ELRT members can deploy within 72 hours in support of a dynamic, evolving operation, with each member providing their own capabilities, skillsets, and prior humanitarian experiences to the team.

The team had to overcome challenges with communications and adapting to all the moving pieces. The operational environment was constantly changing due to the majority of communication channels being down, facilities damage, and the influx of people moving between the different areas. Ensuring the ELRT had current information and establishing command and control with a group working together for the first time in four different physical locations was a challenge, but the team quickly came together.

With power down in many areas, and less affected bases receiving evacuees and their families, all available assets were being used. Everyday tasks such as arranging lodging and transportation were more complicated. Defense Transportation System (DTS) played a bigger piece than anticipated. Though various locations may be authorized, knowing how to change orders to include specific locations was important. With rental cars, larger vehicles needed to be authorized to ensure members and extra baggage could be moved when government vehicles were not available. Going into an area affected by intense storms, team members may not be berthed in the same barracks, building, or hotel and they may not have the expected amenities.

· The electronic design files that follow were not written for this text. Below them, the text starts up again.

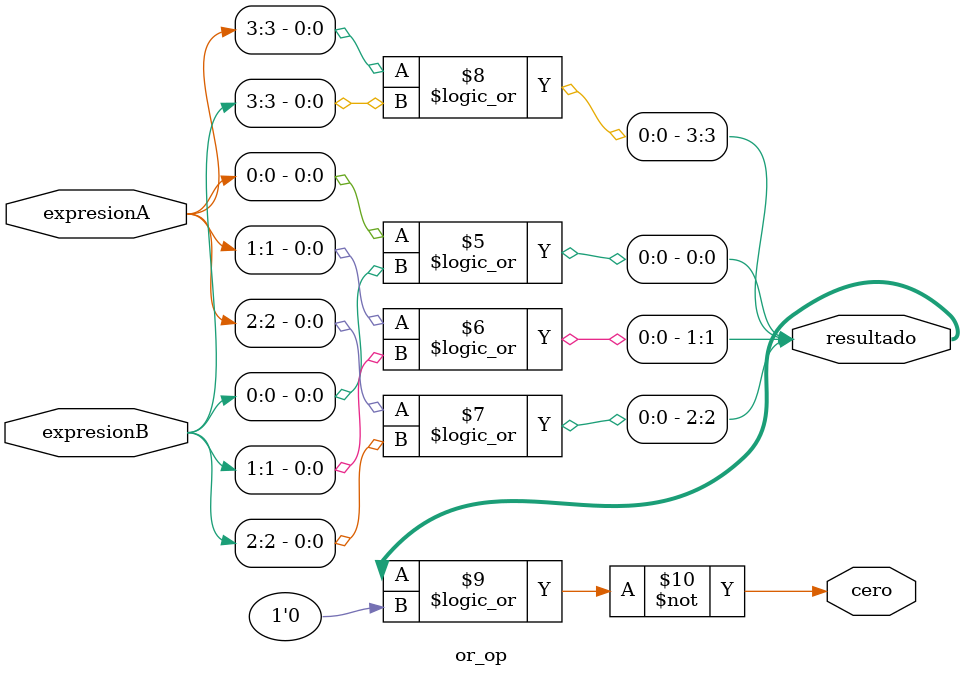
<source format=sv>
module or_op 
	# (parameter M = 4)
	  (expresionA, expresionB, resultado, cero);
  
	input  logic [M-1:0] expresionA;
	input  logic [M-1:0] expresionB;
	
	output logic [M-1:0] resultado;

	output					cero;
	
	always @ (expresionA or expresionB) begin
	
		for (int i = 0; i < $size(expresionA); i++) begin
		
				resultado[i] = expresionA[i] || expresionB[i];
		end
		
		cero = ~(resultado || '0);
		
	end
		
endmodule

</source>
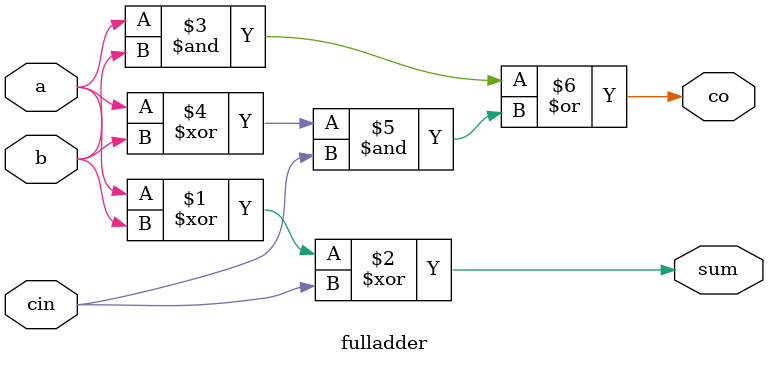
<source format=v>
`timescale 1ns / 1ps
module fulladder(
    input a,
    input b,
    input cin,
    output sum,
    output co
    );

	//Logic definition starts here
	
	assign sum = a^b^cin;
	assign co = (a&b)|((a^b)&cin);

endmodule

</source>
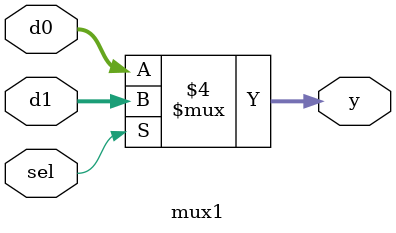
<source format=v>
module mux1(d0,d1,sel,y);
 input [1:0]d0;
 input [1:0]d1;
 input sel;
 output reg [1:0]y;
 always@(*) begin
  if(!sel) begin
   y=d0;
  end
  else begin
   y=d1;
  end
 end
endmodule
</source>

The ELRT members quickly adapted to the arduous environment in the wake of Irma. Their ability to use on-hand materials and equipment proved vital in finding the needed solutions to keep the Navy supply operation active and responsive. ELRT is a key ready and responsive resource that proved its value and will be used again in the future to meet NAVSUP mission of “providing supplies, services, and quality-of-life support to the Navy and Joint warfighter.”